— Кто вам сказал, что я поэт?
— Моя дочь ничего от меня не скрывает. В молодости я тоже обожал стихи. Особенно Аполлинера. Ты знаком с его творчеством?
— Я мало что читал из его стихов.
Он задумался:
— А я почти все забыл. Так много времени прошло…
Он закрыл глаза…
— Кое-что задержалось вот тут, — с улыбкой произнес он, постучав указательным пальцем по виску. — Невероятно, как много ненужных сведений хранит наш мозг. Я ничего не имею против тебя лично, но предпочитаю, чтобы моя дочь нашла себе мужа-еврея. Так будет правильней.
— Почему?
— Из-за детей! Ты думал о детях?
— Пока нет.
— В том-то и проблема. Ты бы хотел, чтобы твои дети посещали синагогу?

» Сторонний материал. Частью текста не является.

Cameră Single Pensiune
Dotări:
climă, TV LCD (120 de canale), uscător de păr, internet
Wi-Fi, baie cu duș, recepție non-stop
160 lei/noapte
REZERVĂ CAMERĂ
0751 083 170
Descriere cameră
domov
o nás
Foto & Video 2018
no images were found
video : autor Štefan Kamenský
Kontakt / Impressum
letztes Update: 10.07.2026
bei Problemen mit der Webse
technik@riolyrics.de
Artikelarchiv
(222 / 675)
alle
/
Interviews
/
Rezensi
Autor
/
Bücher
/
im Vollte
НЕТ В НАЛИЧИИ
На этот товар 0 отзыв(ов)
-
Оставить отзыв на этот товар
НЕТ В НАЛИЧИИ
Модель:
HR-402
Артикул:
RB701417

— Может, они не будут ходить ни в синагогу, ни в церковь, откуда мне знать?
— Со своими детьми ты сможешь поступать, как захочешь, а мои внуки молиться в церкви не будут. Жить в мире — значит жить среди своих. Евреи пусть живут с евреями, католики — с католиками.

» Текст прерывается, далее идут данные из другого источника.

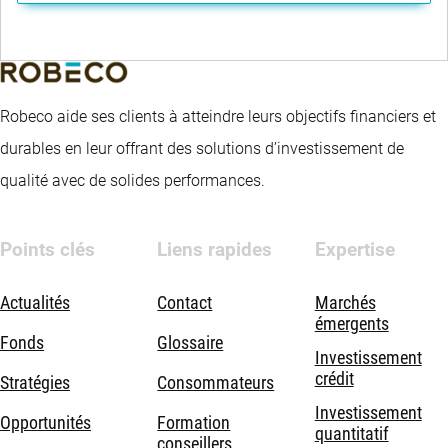
Robeco aide ses clients à atteindre leurs objectifs financiers et
durables en leur offrant des solutions d’investissement de
qualité avec de solides performances.
Points clés
Liens rapides
Expertise
Actualités
Contact
Marchés
émergents
Fonds
Glossaire
Investissement
crédit
Stratégies
Consommateurs
Investissement
Opportunités
Formation
quantitatif
conseillers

— Но зачем уезжать? Евреем можно быть и во Франции.
— Будь я китайцем, жил бы в Китае, и это было бы правильно, разве нет?
— Согласен.
— Я — еврей, и я уезжаю в Израиль. Все просто. Ты — француз и католик, тебе там делать нечего, что не мешает нам быть друзьями. Но каждый должен жить на исторической родине. Я рад, что вы с моей дочерью больше не встречаетесь. Ничем хорошим ваши отношения закончиться не могли.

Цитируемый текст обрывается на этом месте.